Cons: Not well thought out
In case you didn't know, "Stigmata" are the wounds that the Catholic church believes appeared spontaneously on St. Francis of Assisi (13th century) that mimicked the wounds inflicted on Christ at his torture and crucifixion. There were five areas affected by the wounds - hands, feet, head, back, and chest. These were supposed to be related to the nailing, of course, the crowning with thorns, the flogging, and the final spear thrust into the heart.
I bought this DVD several years ago and watched it about three or four times over the intervening years. I had never really been moved to write down my thoughts but finally decided to take a stab (joke) at it.
This film by Rupert Wainwright, takes the paint by numbers approach into Exorcist territory that is frankly unsatisfying, even though protagonist Patricia Arquette is cute as a button and she has support from the likes of Gabriel Byrne the movie comes off as empty and unconvincing.

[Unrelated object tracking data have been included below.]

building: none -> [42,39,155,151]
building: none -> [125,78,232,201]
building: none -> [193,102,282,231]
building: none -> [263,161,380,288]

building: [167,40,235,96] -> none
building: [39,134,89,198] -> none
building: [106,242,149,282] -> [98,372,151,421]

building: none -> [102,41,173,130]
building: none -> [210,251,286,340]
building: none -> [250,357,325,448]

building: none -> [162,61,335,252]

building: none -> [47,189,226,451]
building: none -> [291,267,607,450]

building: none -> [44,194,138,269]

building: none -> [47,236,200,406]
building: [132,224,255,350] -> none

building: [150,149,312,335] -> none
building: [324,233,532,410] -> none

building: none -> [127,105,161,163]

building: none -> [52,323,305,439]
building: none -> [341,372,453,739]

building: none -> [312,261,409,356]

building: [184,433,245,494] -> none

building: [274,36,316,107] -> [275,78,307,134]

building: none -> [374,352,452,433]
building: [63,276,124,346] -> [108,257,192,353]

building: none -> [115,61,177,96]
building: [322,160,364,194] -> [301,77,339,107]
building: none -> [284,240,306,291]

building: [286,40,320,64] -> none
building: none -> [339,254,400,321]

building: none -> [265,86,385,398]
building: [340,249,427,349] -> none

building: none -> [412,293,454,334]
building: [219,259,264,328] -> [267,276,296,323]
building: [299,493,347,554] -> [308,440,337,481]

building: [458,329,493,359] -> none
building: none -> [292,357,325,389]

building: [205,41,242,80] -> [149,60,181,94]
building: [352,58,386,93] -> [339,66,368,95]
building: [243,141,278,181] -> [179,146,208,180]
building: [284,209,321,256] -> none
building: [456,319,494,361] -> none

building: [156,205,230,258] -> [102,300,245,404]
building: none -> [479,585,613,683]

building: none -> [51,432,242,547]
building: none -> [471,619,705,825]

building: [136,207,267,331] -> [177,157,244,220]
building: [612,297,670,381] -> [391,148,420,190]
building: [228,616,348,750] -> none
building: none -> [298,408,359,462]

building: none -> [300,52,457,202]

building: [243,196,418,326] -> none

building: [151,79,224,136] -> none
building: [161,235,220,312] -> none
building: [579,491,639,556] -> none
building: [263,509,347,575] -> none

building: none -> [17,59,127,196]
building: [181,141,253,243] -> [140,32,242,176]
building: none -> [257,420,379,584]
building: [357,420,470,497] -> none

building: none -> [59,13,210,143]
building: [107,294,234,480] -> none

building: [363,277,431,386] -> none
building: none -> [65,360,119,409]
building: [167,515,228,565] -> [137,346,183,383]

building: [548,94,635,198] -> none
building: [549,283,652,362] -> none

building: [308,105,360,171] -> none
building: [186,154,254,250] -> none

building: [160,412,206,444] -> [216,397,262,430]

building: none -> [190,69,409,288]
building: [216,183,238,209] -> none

The opening shows Gabriel Byrne, a Vatican priest, investigating a statue that bleeds. He is an investigator for the Catholic equivalent of the CIA, typically sent to disprove miracles, or seize the evidence and take it back to the Vatican if they are unsure.
Frankie (Patricia Arquette) is a young blue collar chick in Pittsburgh who dresses hair. She has been given a crucifix by her globe trotting mom who mails it back to her. This is a bit disconcerting as when Frankie really, really needs her mom (later on), she is still out making like one of the jet setters, even though they have cell phone contact.
Anyway, soon after receiving the crucifix, Frankie receives through and through wounds on her wrists, along with a lot of special effects like reverse water drips that tell you something special is happening.
Fr. Kiernan (Byrne) is sent down by the Vatican in response to a newspaper article that shows Frankie getting the lash marks on the subway to see if it is real. He thinks she is not getting stigmata but later witnesses her getting the gouge marks on her head as if a crown of thorns were jammed onto it.
The same thing happens over and over and it's full of cheesy special effects, chattering cuts, bluish tint, surround sound, and no real good underlying story. The ending leaves you with no resolution and feeling like you missed something.
Jonathan Pryce (Glengarry Glen Ross) gives the best performance in the movie as the sinister Vatican leader who determines to advance the Catholic religion at the cost of truth on every occasion. Aha! cry the easily led, who always seem to see such a well creased villain at the bottom of every major organization.
So, when a cliched minor character like the sinister Vatican guy gets top nod as a well played part you can imagine how lousy the performances from both Patricia Arquette and Gabriel Byrne were. Neither had much conviction and you might say Byrne phoned his performance in and you would not be wrong.
The MGM DVD is presented in color, in 2.35:1 theatrical format, and lasting 103 minutes. A full length commentary is provided where Rupert Wainwright slaps himself on the back
in between explaining all the story elements that he failed to depict in the movie.